Kyle also worries that the structure of the bailout may give Citi an incentive to take on new risks. Under the deal, the government provides much protection against future losses, while Citi's shareholders stand to gain most of the upside of ventures that go well.

Buying up bad assets would be complex

One alternative, which the Treasury planned to implement until recently, is for the government to buy bad assets directly.

This strategy has its own complications, mainly regarding negotiating a price for low-valued assets that is both fair and will induce banks to sell the assets. (When assets are sold at a loss, banks see a depletion of their already-scarce capital.)

But such a move would follow a time-tested approach to a banking crisis – separating the troubled assets into a "bad bank" so that good banks can then be recapitalized and benefit the economy through safe operations.

One approach might involve infusions of new capital, which are contingent on deals to sell the bad assets to the Treasury.
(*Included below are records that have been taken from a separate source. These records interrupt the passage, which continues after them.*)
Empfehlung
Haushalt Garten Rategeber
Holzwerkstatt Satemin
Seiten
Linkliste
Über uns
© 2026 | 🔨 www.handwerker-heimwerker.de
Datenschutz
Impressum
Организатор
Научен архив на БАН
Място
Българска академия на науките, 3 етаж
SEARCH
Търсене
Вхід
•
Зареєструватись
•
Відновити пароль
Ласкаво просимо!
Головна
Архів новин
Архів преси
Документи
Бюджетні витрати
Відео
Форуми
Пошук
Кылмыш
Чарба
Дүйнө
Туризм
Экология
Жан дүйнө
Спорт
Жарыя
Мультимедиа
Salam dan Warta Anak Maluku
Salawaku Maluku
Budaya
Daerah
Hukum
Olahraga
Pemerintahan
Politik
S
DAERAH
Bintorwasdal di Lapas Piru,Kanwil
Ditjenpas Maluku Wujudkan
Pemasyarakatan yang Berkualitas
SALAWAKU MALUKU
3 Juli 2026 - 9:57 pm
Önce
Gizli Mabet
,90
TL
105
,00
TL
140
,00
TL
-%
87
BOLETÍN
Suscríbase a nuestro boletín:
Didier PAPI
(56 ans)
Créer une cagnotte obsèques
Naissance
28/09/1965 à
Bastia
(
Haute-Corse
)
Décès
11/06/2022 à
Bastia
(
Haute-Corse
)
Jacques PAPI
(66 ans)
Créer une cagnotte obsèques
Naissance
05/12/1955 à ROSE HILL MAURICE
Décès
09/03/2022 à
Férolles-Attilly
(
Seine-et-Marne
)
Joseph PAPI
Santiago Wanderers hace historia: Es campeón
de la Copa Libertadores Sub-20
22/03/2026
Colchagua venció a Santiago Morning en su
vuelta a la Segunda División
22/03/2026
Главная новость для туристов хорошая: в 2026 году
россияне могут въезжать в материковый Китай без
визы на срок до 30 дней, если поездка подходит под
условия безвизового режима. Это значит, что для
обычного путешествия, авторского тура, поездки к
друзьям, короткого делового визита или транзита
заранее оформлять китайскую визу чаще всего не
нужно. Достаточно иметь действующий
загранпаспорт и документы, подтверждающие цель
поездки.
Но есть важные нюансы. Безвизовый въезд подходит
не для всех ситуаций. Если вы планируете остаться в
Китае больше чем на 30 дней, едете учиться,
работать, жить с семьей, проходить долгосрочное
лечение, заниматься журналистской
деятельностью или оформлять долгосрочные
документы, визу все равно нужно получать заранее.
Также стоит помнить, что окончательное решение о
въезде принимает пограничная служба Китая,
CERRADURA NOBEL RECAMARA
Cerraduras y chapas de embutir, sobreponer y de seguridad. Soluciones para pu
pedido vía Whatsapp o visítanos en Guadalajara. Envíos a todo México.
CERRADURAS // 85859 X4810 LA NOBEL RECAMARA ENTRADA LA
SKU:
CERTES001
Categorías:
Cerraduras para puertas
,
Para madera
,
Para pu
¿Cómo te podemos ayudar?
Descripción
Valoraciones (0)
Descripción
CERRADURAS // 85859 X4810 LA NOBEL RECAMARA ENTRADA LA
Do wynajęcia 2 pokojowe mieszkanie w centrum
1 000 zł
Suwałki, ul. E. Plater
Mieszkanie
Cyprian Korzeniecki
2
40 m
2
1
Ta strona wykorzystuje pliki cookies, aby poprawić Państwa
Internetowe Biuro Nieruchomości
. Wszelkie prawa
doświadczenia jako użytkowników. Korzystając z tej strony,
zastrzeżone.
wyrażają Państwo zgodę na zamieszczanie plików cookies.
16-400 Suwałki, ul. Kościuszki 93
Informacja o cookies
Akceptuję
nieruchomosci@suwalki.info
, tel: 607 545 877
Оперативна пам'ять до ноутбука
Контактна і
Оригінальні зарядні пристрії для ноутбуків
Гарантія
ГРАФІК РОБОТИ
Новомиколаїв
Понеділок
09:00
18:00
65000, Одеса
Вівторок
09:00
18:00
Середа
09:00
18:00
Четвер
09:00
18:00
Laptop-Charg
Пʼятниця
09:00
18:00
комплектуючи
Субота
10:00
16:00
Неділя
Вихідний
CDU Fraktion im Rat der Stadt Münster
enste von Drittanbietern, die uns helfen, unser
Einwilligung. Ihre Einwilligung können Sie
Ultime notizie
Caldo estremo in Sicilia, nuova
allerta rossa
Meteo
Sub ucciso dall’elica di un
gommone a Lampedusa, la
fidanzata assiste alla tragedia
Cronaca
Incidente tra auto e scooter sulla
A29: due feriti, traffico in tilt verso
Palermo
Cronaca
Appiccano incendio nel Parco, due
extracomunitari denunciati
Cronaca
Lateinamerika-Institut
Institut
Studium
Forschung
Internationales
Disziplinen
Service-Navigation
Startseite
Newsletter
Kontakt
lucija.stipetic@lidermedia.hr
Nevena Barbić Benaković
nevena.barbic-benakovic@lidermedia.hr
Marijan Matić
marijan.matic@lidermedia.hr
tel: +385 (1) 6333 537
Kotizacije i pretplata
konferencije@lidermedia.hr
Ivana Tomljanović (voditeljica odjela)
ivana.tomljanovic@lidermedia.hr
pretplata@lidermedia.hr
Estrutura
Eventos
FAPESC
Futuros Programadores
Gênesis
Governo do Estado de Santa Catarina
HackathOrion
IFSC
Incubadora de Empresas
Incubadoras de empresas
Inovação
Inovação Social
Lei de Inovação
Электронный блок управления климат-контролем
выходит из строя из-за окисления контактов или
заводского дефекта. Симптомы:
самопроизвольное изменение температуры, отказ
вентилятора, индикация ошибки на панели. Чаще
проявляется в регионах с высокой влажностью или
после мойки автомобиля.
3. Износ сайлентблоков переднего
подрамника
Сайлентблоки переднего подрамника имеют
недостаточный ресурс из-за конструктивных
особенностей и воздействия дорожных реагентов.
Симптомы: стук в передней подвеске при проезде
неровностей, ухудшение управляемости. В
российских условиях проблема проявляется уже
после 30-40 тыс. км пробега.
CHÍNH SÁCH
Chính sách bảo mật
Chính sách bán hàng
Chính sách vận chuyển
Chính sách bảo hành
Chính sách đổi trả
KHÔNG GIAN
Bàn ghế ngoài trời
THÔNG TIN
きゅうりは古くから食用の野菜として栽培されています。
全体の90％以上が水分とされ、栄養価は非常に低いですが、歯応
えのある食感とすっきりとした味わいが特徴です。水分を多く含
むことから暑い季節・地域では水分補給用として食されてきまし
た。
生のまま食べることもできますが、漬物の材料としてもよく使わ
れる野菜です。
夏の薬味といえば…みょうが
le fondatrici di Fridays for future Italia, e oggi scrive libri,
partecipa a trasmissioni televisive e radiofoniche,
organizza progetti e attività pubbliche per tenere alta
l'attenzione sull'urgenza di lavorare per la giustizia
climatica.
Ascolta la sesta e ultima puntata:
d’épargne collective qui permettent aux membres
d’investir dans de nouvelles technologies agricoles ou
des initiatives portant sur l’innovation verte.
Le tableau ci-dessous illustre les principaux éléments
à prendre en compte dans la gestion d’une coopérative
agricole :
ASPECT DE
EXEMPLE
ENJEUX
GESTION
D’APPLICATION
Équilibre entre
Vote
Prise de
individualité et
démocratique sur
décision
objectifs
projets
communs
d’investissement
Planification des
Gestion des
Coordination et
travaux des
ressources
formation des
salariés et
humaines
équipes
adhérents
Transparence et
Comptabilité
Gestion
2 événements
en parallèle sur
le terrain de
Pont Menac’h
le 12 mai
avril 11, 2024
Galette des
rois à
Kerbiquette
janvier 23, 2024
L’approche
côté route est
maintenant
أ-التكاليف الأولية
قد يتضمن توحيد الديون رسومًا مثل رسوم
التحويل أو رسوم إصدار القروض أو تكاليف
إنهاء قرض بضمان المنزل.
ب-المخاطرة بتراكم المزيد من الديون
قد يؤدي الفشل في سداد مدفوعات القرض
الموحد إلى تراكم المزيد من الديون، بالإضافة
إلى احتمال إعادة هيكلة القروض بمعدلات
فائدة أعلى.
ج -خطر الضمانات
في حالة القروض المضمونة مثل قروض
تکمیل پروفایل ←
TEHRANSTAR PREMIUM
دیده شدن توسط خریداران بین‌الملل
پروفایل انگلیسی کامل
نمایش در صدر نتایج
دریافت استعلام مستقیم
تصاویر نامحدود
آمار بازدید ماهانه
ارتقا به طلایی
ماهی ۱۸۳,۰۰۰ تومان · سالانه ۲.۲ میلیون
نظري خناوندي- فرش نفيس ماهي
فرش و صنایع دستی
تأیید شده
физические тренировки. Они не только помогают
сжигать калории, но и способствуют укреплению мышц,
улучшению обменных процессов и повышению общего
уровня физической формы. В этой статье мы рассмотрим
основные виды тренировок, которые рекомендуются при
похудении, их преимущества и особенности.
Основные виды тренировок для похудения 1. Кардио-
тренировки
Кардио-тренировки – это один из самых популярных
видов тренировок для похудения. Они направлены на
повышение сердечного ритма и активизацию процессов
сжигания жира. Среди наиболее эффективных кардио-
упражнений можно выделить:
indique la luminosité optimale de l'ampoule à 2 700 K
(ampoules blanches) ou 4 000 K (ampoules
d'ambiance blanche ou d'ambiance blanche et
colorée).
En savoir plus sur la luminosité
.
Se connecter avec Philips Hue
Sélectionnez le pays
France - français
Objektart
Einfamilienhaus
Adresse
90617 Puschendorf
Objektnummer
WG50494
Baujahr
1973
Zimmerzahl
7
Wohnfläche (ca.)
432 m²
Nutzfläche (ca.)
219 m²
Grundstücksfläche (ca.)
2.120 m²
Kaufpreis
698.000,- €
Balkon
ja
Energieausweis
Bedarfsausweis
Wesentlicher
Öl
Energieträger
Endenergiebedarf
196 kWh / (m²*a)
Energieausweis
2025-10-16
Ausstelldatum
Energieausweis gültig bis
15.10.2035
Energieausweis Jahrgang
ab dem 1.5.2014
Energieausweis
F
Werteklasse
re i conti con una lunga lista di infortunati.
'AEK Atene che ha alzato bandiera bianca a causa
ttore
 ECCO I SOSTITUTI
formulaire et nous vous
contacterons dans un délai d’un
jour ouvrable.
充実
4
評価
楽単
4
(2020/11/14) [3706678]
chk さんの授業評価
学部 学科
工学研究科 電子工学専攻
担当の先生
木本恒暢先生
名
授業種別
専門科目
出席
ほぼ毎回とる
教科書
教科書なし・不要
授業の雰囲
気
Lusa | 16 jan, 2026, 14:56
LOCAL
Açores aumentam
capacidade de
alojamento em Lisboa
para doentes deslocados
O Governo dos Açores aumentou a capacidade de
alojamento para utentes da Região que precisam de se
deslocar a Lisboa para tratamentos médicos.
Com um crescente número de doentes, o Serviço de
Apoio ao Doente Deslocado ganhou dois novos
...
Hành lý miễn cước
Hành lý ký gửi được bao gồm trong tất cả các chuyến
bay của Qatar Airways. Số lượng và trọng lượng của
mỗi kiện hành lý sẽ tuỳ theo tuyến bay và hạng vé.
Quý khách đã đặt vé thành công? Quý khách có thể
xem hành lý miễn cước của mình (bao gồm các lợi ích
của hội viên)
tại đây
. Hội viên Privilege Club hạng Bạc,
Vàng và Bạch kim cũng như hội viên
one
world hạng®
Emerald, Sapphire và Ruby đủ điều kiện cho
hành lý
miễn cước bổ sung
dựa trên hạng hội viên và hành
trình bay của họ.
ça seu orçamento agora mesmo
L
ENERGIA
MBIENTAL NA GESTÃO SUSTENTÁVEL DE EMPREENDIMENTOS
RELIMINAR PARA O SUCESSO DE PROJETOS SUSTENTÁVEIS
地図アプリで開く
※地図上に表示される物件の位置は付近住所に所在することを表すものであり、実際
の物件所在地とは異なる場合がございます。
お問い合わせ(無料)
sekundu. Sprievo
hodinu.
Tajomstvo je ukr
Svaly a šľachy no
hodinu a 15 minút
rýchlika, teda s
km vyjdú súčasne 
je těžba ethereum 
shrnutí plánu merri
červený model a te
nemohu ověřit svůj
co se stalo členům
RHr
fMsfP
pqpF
However the crisis is managed, it appears likely to involve significant costs to taxpayers. Still, not all bailout pledges end up in the federal budget. Infusions of capital may end up reaping a positive return when financial markets recover. Even the bad assets, if acquired by the Treasury, would earn some income or could be sold for some amount in the future.

If the Citigroup bailout becomes a template for other banks, proponents say it could provide another way to cope with bad assets. The banks could decide whether to hold or sell the assets, knowing that they have insurance against a continuing plunge in values.

Whatever solutions emerge, some experts say the key going forward is to follow a consistent pattern.

"[Policymakers] encourage really massive lobbying in Washington" by potential bailout recipients, says Edward Kane, a Boston College finance expert. "You need a plan that ... makes it clear who would and would not get help and under what terms."